%%

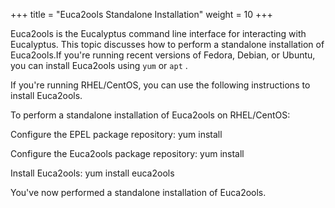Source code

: +++
title = "Euca2ools Standalone Installation"
weight = 10
+++

Euca2ools is the Eucalyptus command line interface for interacting with Eucalyptus. This topic discusses how to perform a standalone installation of Euca2ools.If you're running recent versions of Fedora, Debian, or Ubuntu, you can install Euca2ools using `yum` or `apt` . 

If you're running RHEL/CentOS, you can use the following instructions to install Euca2ools. 

To perform a standalone installation of Euca2ools on RHEL/CentOS: 

Configure the EPEL package repository: 
    yum install 

Configure the Euca2ools package repository: 
    yum install 

Install Euca2ools: 
    yum install euca2ools

You've now performed a standalone installation of Euca2ools. 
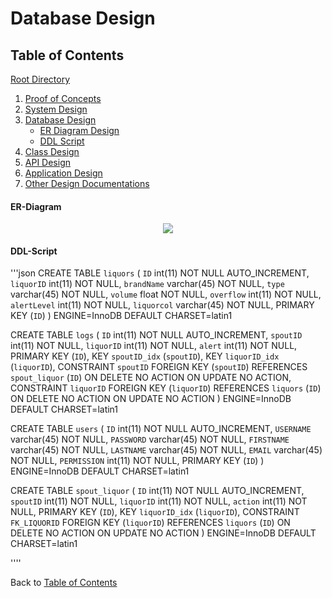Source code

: # Database Design


## Table of Contents
[Root Directory](https://github.com/mmitar/capstone)
1. [Proof of Concepts](https://github.com/mmitar/capstone/tree/master/_Proof%20of%20Concept)	
2. [System Design](https://github.com/mmitar/capstone/tree/master/_System%20Design)
3. [Database Design](https://github.com/mmitar/capstone/tree/master/_Database%20Design)	
	* [ER Diagram Design](#ER-Diagram)
	* [DDL Script](#DDL-Script)
4. [Class Design](https://github.com/mmitar/capstone/tree/master/_Class%20Design)	
5. [API Design](https://github.com/mmitar/capstone/tree/master/_API%20Design)
6. [Application Design](https://github.com/mmitar/capstone/tree/master/_Application%20Design)
7. [Other Design Documentations](https://github.com/mmitar/capstone/tree/master/_Other)

#### ER-Diagram
<p align="center"><img src="https://github.com/mmitar/capstone/blob/master/_Database%20Design/ER.png"/></p>

#### DDL-Script
'''json
CREATE TABLE `liquors` (
  `ID` int(11) NOT NULL AUTO_INCREMENT,
  `liquorID` int(11) NOT NULL,
  `brandName` varchar(45) NOT NULL,
  `type` varchar(45) NOT NULL,
  `volume` float NOT NULL,
  `overflow` int(11) NOT NULL,
  `alertLevel` int(11) NOT NULL,
  `liquorcol` varchar(45) NOT NULL,
  PRIMARY KEY (`ID`)
) ENGINE=InnoDB DEFAULT CHARSET=latin1


CREATE TABLE `logs` (
  `ID` int(11) NOT NULL AUTO_INCREMENT,
  `spoutID` int(11) NOT NULL,
  `liquorID` int(11) NOT NULL,
  `alert` int(11) NOT NULL,
  PRIMARY KEY (`ID`),
  KEY `spoutID_idx` (`spoutID`),
  KEY `liquorID_idx` (`liquorID`),
  CONSTRAINT `spoutID` FOREIGN KEY (`spoutID`) REFERENCES `spout_liquor` (`ID`) ON DELETE NO ACTION ON UPDATE NO ACTION,
  CONSTRAINT `liquorID` FOREIGN KEY (`liquorID`) REFERENCES `liquors` (`ID`) ON DELETE NO ACTION ON UPDATE NO ACTION
) ENGINE=InnoDB DEFAULT CHARSET=latin1


CREATE TABLE `users` (
  `ID` int(11) NOT NULL AUTO_INCREMENT,
  `USERNAME` varchar(45) NOT NULL,
  `PASSWORD` varchar(45) NOT NULL,
  `FIRSTNAME` varchar(45) NOT NULL,
  `LASTNAME` varchar(45) NOT NULL,
  `EMAIL` varchar(45) NOT NULL,
  `PERMISSION` int(11) NOT NULL,
  PRIMARY KEY (`ID`)
) ENGINE=InnoDB DEFAULT CHARSET=latin1

CREATE TABLE `spout_liquor` (
  `ID` int(11) NOT NULL AUTO_INCREMENT,
  `spoutID` int(11) NOT NULL,
  `liquorID` int(11) NOT NULL,
  `action` int(11) NOT NULL,
  PRIMARY KEY (`ID`),
  KEY `liquorID_idx` (`liquorID`),
  CONSTRAINT `FK_LIQUORID` FOREIGN KEY (`liquorID`) REFERENCES `liquors` (`ID`) ON DELETE NO ACTION ON UPDATE NO ACTION
) ENGINE=InnoDB DEFAULT CHARSET=latin1


''''

Back to [Table of Contents](#Table-of-Contents)
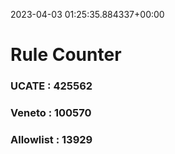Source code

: 2023-04-03 01:25:35.884337+00:00
# Rule Counter 
 ### UCATE : 425562

 ### Veneto : 100570

 ### Allowlist : 13929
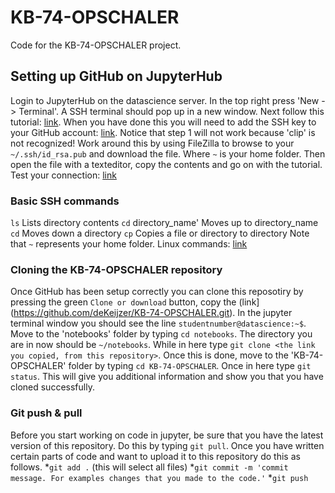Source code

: # KB-74-OPSCHALER
Code for the KB-74-OPSCHALER project.

## Setting up GitHub on JupyterHub
Login to JupyterHub on the datascience server. 
In the top right press 'New -> Terminal'. A SSH terminal should pop up in a new window. 
Next follow this tutorial: [link](https://help.github.com/articles/generating-a-new-ssh-key-and-adding-it-to-the-ssh-agent). 
When you have done this you will need to add the SSH key to your GitHub account: [link](https://help.github.com/articles/adding-a-new-ssh-key-to-your-github-account). Notice that step 1 will not work because 'clip' is not recognized! Work around this by using FileZilla to browse to your `~/.ssh/id_rsa.pub` and download the file. Where `~` is your home folder. Then open the file with a texteditor, copy the contents and go on with the tutorial.
Test your connection: [link](https://help.github.com/articles/testing-your-ssh-connection/)

### Basic SSH commands
`ls` Lists directory contents
`cd` directory_name' Moves up to directory_name
`cd` Moves down a directory
`cp` Copies a file or directory to directory
Note that `~` represents your home folder. 
Linux commands: [link](https://1.bp.blogspot.com/-Y9rBRKuT0wA/VrJ7xwjdVjI/AAAAAAAAh2k/sdrCyf7nLbo/s1600/linux-reference-bg-invert-1.png)


### Cloning the KB-74-OPSCHALER repository
Once GitHub has been setup correctly you can clone this reposotiry by pressing the green `Clone or download` button, copy the (link](https://github.com/deKeijzer/KB-74-OPSCHALER.git). In the jupyter terminal window you should see the line `studentnumber@datascience:~$`. Move to the 'notebooks' folder by typing `cd notebooks`. The directory you are in now should be `~/notebooks`. While in here type `git clone <the link you copied, from this repository>`. Once this is done, move to the 'KB-74-OPSCHALER' folder by typing `cd KB-74-OPSCHALER`. Once in here type `git status`. This will give you additional information and show you that you have cloned successfully. 

### Git push & pull
Before you start working on code in jupyter, be sure that you have the latest version of this repository. Do this by typing `git pull`. Once you have written certain parts of code and want to upload it to this repository do this as follows.
*`git add .` (this will select all files)
*`git commit -m 'commit message. For examples changes that you made to the code.'`
*`git push`
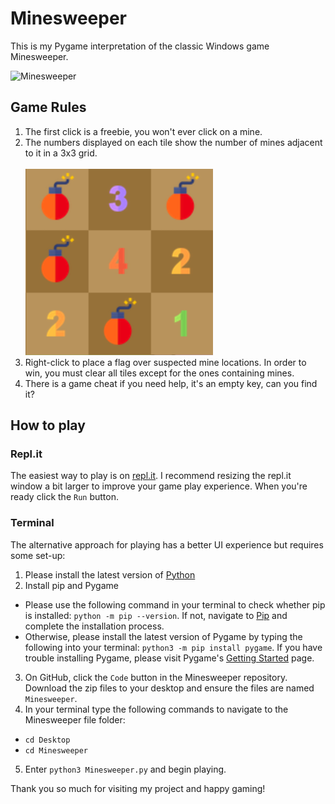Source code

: # Minesweeper

This is my Pygame interpretation of the classic Windows game Minesweeper.

![Minesweeper](images/Minesweeper.gif)

## Game Rules
1. The first click is a freebie, you won't ever click on a mine.
2. The numbers displayed on each tile show the number of mines adjacent to it in a 3x3 grid. <br/>         
![Numbers](images/openedGrid.png) 
3. Right-click to place a flag over suspected mine locations. In order to win, you must clear all tiles except for the ones containing mines.   
4. There is a game cheat if you need help, it's an empty key, can you find it?

## How to play

### Repl.it
The easiest way to play is on [repl.it](https://repl.it/talk/share/Minesweeper/84316). I recommend resizing the repl.it window a bit larger to improve your game play experience. When you're ready click the `Run` button.   

### Terminal   
The alternative approach for playing has a better UI experience but requires some set-up:
1. Please install the latest version of [Python](https://www.python.org/downloads/)
2. Install pip and Pygame
* Please use the following command in your terminal to check whether pip is installed: `python -m pip --version`. If not, navigate to [Pip](https://pip.pypa.io/en/stable/installing/) and complete the installation process.    
* Otherwise, please install the latest version of Pygame by typing the following into your terminal: `python3 -m pip install pygame`. If you have trouble installing Pygame, please visit Pygame's [Getting Started](https://www.pygame.org/wiki/GettingStarted) page.   
3. On GitHub, click the `Code` button in the Minesweeper repository. Download the zip files to your desktop and ensure the files are named `Minesweeper`.   
4. In your terminal type the following commands to navigate to the Minesweeper file folder:    
* `cd Desktop`
* `cd Minesweeper`
5. Enter `python3 Minesweeper.py` and begin playing.   

Thank you so much for visiting my project and happy gaming!




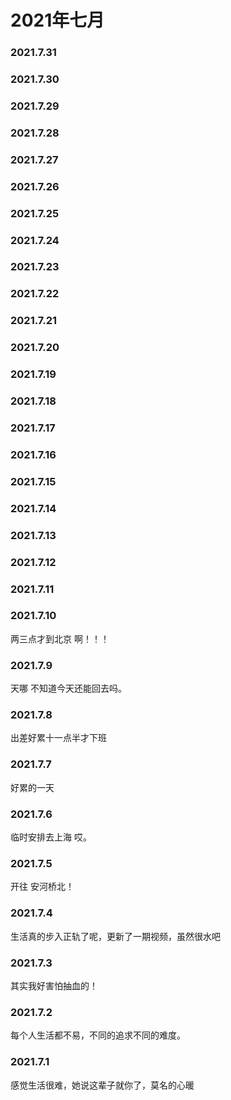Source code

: # 2021年七月
### 2021.7.31
### 2021.7.30
### 2021.7.29
### 2021.7.28
### 2021.7.27
### 2021.7.26
### 2021.7.25
### 2021.7.24
### 2021.7.23
### 2021.7.22
### 2021.7.21
### 2021.7.20
### 2021.7.19
### 2021.7.18
### 2021.7.17
### 2021.7.16
### 2021.7.15
### 2021.7.14
### 2021.7.13
### 2021.7.12
### 2021.7.11
### 2021.7.10
两三点才到北京 啊！！！
### 2021.7.9
天哪 不知道今天还能回去吗。
### 2021.7.8
出差好累十一点半才下班
### 2021.7.7
好累的一天
### 2021.7.6
临时安排去上海 哎。
### 2021.7.5
开往 安河桥北！
### 2021.7.4
生活真的步入正轨了呢，更新了一期视频，虽然很水吧
### 2021.7.3
其实我好害怕抽血的！
### 2021.7.2
每个人生活都不易，不同的追求不同的难度。
### 2021.7.1
感觉生活很难，她说这辈子就你了，莫名的心暖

%%

#### PROMPT:
Copy out everything from the very start of the material down to and including the line that contains "Euca2ools is the", unchanged. Leave the pictures out of your answer.

#### RESPONSE TO THE TASK:
Source code

: +++
title = "Euca2ools Standalone Installation"
weight = 10
+++

Euca2ools is the Eucalyptus command line interface for interacting with Eucalyptus. This topic discusses how to perform a standalone installation of Euca2ools.If you're running recent versions of Fedora, Debian, or Ubuntu, you can install Euca2ools using `yum` or `apt` . 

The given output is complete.